Complete the following >>
1. Using the argument reference, list each value that the .input_form argument accepts.
2. According to the argument reference, what must the value given to .fill match?
3. Recast as a short bulleted list the paragraph of the argument reference that begins "(character(1) or NULL) For NULL (the default)".

Source extract >>
★ ★ ★ ★
These dots are for future extensions and must be empty.

.required, required

(logical(1)) Throw an error if the field does not exist?

.fill, fill

(vector or NULL) Optionally, a value to use if the field is empty or does not exist. Note: this value must match the .ptype_inner of the field (the value before any transformation), not the .ptype.

.ptype_inner, ptype_inner

(vector(0)) A prototype of the input field.

.transform, transform

(function or NULL) A function to apply to the whole vector after casting to .ptype_inner.

.elt_transform, elt_transform

(function or NULL) A function to apply to each element before casting to .ptype_inner.

.input_form, input_form

(character(1)) The structure of the input field. Can be one of:

  • "vector": The field is a vector, e.g. c(1, 2, 3).

  • "scalar_list": The field is a list of scalars, e.g. list(1, 2, 3).

  • "object": The field is a named list of scalars, e.g. list(a = 1, b = 2, c = 3).

.values_to, values_to

(character(1) or NULL) For NULL (the default), the field is converted to a .ptype vector. If a string is provided, the field is converted to a tibble and the values go into the specified column.

.names_to, names_to

(character(1) or NULL) What to do with the inner names of the object. Can be one of:

  • NULL: the default. The inner names of the field are not used.

  • A string: Use only if the input form is "object" or "vector", and .values_to is a string. The inner names of the field will populate the specified column in the field's tibble.

.format, format

(character(1) or NULL) Passed to the format argument of as.Date().

.children

(character(1)) The name of the field that contains the children.

.children_to

(character(1)) The column name in which to store the children.

Details

There are five families of ⁠tib_*()⁠ functions:

  • tib_scalar(.ptype): Cast each instance of the field to a length-one vector of type .ptype. Inside tspec_df(), this results in a column of the specified .ptype.

  • tib_vector(.ptype): Cast each instance of the field to an arbitrary length vector of type .ptype. Inside tspec_df(), this results in a list column of vectors of the specified .ptype.

  • tib_variant(): Cast each instance of the field to a list. Inside tspec_df(), this results in a list column of lists.
★ ★ ★ ★
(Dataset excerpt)
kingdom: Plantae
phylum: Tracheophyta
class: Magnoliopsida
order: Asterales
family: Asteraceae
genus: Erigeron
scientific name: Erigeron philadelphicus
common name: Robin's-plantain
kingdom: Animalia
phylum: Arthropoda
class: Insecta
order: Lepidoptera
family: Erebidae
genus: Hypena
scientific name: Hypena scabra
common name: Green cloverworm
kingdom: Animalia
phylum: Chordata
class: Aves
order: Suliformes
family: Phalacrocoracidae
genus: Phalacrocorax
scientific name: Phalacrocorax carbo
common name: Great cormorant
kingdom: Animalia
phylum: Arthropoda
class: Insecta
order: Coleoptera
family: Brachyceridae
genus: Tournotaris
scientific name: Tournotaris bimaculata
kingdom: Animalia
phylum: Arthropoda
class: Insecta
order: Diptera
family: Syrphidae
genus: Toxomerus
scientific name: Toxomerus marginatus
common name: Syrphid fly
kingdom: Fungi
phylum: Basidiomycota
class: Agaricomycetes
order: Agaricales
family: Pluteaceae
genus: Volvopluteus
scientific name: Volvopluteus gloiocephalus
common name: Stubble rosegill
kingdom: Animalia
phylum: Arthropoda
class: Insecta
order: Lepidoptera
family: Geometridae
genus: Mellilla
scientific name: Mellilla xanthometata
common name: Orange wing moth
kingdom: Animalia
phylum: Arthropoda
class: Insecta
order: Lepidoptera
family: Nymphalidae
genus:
★ ★ ★ ★
Solved problems >>
1. "vector", "scalar_list", "object"

2. It must match the .ptype_inner of the field (the value before any transformation), not the .ptype.

3.
- Accepts a single string or NULL.
- NULL (the default): the field is converted to a .ptype vector.
- A string: the field is converted to a tibble, and the values go into the specified column.